_STORED DATA:_
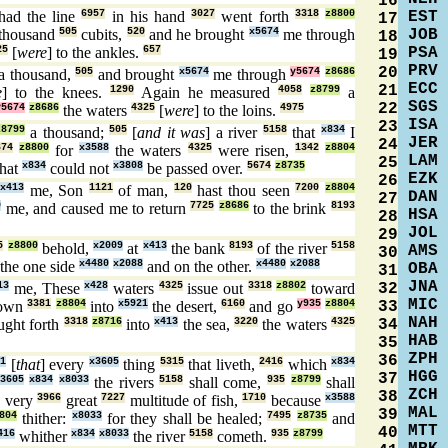
16
EST
had the line
6957
in his hand
3027
went forth
3318
z8800
17
JOB
thousand
505
cubits,
520
and he brought
x5674
me through
18
PSA
25
[
were
] to the ankles.
657
19
PRV
20
a thousand,
505
and brought
x5674
me through
y5674
z8686
ECC
21
e
] to the knees.
1290
Again he measured
4058
z8799
a
SGS
22
y5674
z8686
the waters
4325
[
were
] to the loins.
4975
ISA
23
z8799
a thousand;
505
[
and it was
] a river
5158
that
x834
I
JER
24
674
z8800
for
x3588
the waters
4325
were risen,
1342
z8804
LAM
25
hat
x834
could not
x3808
be passed over.
5674
z8735
EZK
26
x413
me, Son
1121
of man,
120
hast thou seen
7200
z8804
DAN
27
0
me, and caused me to return
7725
z8686
to the brink
8193
HSA
28
JOL
29
5
z8800
behold,
x2009
at
x413
the bank
8193
of the river
5158
AMS
30
the one side
x4480
x2088
and on the other.
x4480
x2088
OBA
31
JNA
32
13
me, These
x428
waters
4325
issue out
3318
z8802
toward
MIC
33
down
3381
z8804
into
x5921
the desert,
6160
and go
y935
z8804
NAH
34
ught forth
3318
z8716
into
x413
the sea,
3220
the waters
4325
HAB
35
ZPH
36
1
[
that
] every
x3605
thing
5315
that liveth,
2416
which
x834
HGG
37
3605
x834
x8033
the rivers
5158
shall come,
935
z8799
shall
ZCH
38
 very
3966
great
7227
multitude of fish,
1710
because
x3588
MAL
39
804
thither:
x8033
for they shall be healed;
7495
z8735
and
MTT
40
416
whither
x834
x8033
the river
5158
cometh.
935
z8799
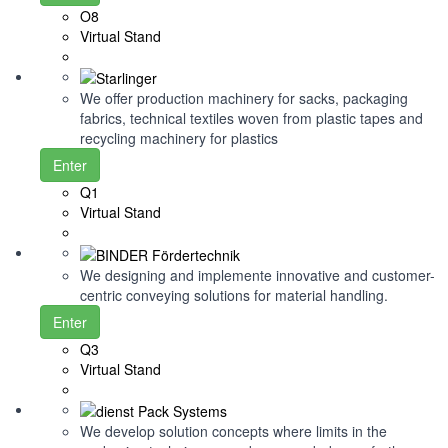
O8
Virtual Stand
We offer production machinery for sacks, packaging
fabrics, technical textiles woven from plastic tapes and
recycling machinery for plastics
Enter
Q1
Virtual Stand
We designing and implemente innovative and customer-
centric conveying solutions for material handling.
Enter
Q3
Virtual Stand
We develop solution concepts where limits in the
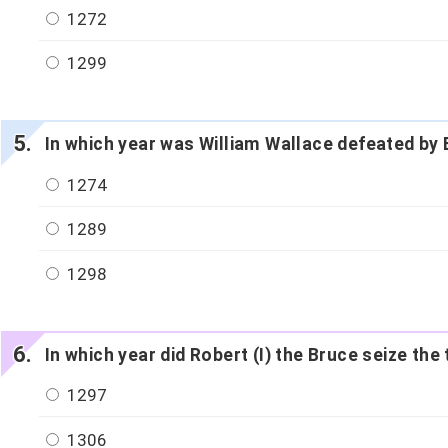
1272
1299
In which year was William Wallace defeated by E
1274
1289
1298
In which year did Robert (I) the Bruce seize t
1297
1306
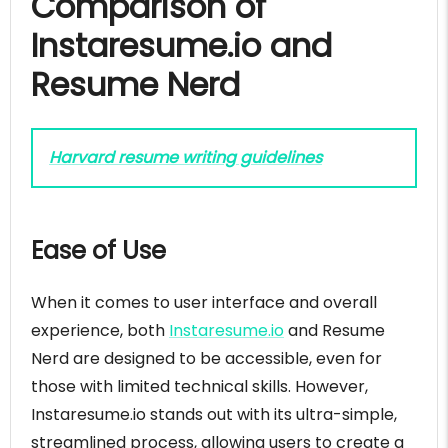
Comparison of
Instaresume.io and
Resume Nerd
Harvard resume writing guidelines
Ease of Use
When it comes to user interface and overall
experience, both
Instaresume.io
and Resume
Nerd are designed to be accessible, even for
those with limited technical skills. However,
Instaresume.io stands out with its ultra-simple,
streamlined process, allowing users to create a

_PROBLEM:_ Render every line of text read from the listing above as a JSON list of strings, one string per line, with blank lines skipped. Leave the pictures out of the answer.

_RESPONSE BOX:_
[
  "16",
  "EST",
  "had the line",
  "6957",
  "in his hand",
  "3027",
  "went forth",
  "3318",
  "z8800",
  "17",
  "JOB",
  "thousand",
  "505",
  "cubits,",
  "520",
  "and he brought",
  "x5674",
  "me through",
  "18",
  "PSA",
  "25",
  "[",
  "were",
  "] to the ankles.",
  "657",
  "19",
  "PRV",
  "20",
  "a thousand,",
  "505",
  "and brought",
  "x5674",
  "me through",
  "y5674",
  "z8686",
  "ECC",
  "21",
  "e",
  "] to the knees.",
  "1290",
  "Again he measured",
  "4058",
  "z8799",
  "a",
  "SGS",
  "22",
  "y5674",
  "z8686",
  "the waters",
  "4325",
  "[",
  "were",
  "] to the loins.",
  "4975",
  "ISA",
  "23",
  "z8799",
  "a thousand;",
  "505",
  "[",
  "and it was",
  "] a river",
  "5158",
  "that",
  "x834",
  "I",
  "JER",
  "24",
  "674",
  "z8800",
  "for",
  "x3588",
  "the waters",
  "4325",
  "were risen,",
  "1342",
  "z8804",
  "LAM",
  "25",
  "hat",
  "x834",
  "could not",
  "x3808",
  "be passed over.",
  "5674",
  "z8735",
  "EZK",
  "26",
  "x413",
  "me, Son",
  "1121",
  "of man,",
  "120",
  "hast thou seen",
  "7200",
  "z8804",
  "DAN",
  "27",
  "0",
  "me, and caused me to return",
  "7725",
  "z8686",
  "to the brink",
  "8193",
  "HSA",
  "28",
  "JOL",
  "29",
  "5",
  "z8800",
  "behold,",
  "x2009",
  "at",
  "x413",
  "the bank",
  "8193",
  "of the river",
  "5158",
  "AMS",
  "30",
  "the one side",
  "x4480",
  "x2088",
  "and on the other.",
  "x4480",
  "x2088",
  "OBA",
  "31",
  "JNA",
  "32",
  "13",
  "me, These",
  "x428",
  "waters",
  "4325",
  "issue out",
  "3318",
  "z8802",
  "toward",
  "MIC",
  "33",
  "down",
  "3381",
  "z8804",
  "into",
  "x5921",
  "the desert,",
  "6160",
  "and go",
  "y935",
  "z8804",
  "NAH",
  "34",
  "ught forth",
  "3318",
  "z8716",
  "into",
  "x413",
  "the sea,",
  "3220",
  "the waters",
  "4325",
  "HAB",
  "35",
  "ZPH",
  "36",
  "1",
  "[",
  "that",
  "] every",
  "x3605",
  "thing",
  "5315",
  "that liveth,",
  "2416",
  "which",
  "x834",
  "HGG",
  "37",
  "3605",
  "x834",
  "x8033",
  "the rivers",
  "5158",
  "shall come,",
  "935",
  "z8799",
  "shall",
  "ZCH",
  "38",
  " very",
  "3966",
  "great",
  "7227",
  "multitude of fish,",
  "1710",
  "because",
  "x3588",
  "MAL",
  "39",
  "804",
  "thither:",
  "x8033",
  "for they shall be healed;",
  "7495",
  "z8735",
  "and",
  "MTT",
  "40",
  "416",
  "whither",
  "x834",
  "x8033",
  "the river",
  "5158",
  "cometh.",
  "935",
  "z8799",
  "O8",
  "Virtual Stand",
  "We offer production machinery for sacks, packaging",
  "fabrics, technical textiles woven from plastic tapes and",
  "recycling machinery for plastics",
  "Enter",
  "Q1",
  "Virtual Stand",
  "We designing and implemente innovative and customer-",
  "centric conveying solutions for material handling.",
  "Enter",
  "Q3",
  "Virtual Stand",
  "We develop solution concepts where limits in the",
  "1272",
  "1299",
  "In which year was William Wallace defeated by E",
  "1274",
  "1289",
  "1298",
  "In which year did Robert (I) the Bruce seize t",
  "1297",
  "1306",
  "Comparison of",
  "Instaresume.io and",
  "Resume Nerd",
  "Harvard resume writing guidelines",
  "Ease of Use",
  "When it comes to user interface and overall",
  "experience, both",
  "Instaresume.io",
  "and Resume",
  "Nerd are designed to be accessible, even for",
  "those with limited technical skills. However,",
  "Instaresume.io stands out with its ultra-simple,",
  "streamlined process, allowing users to create a"
]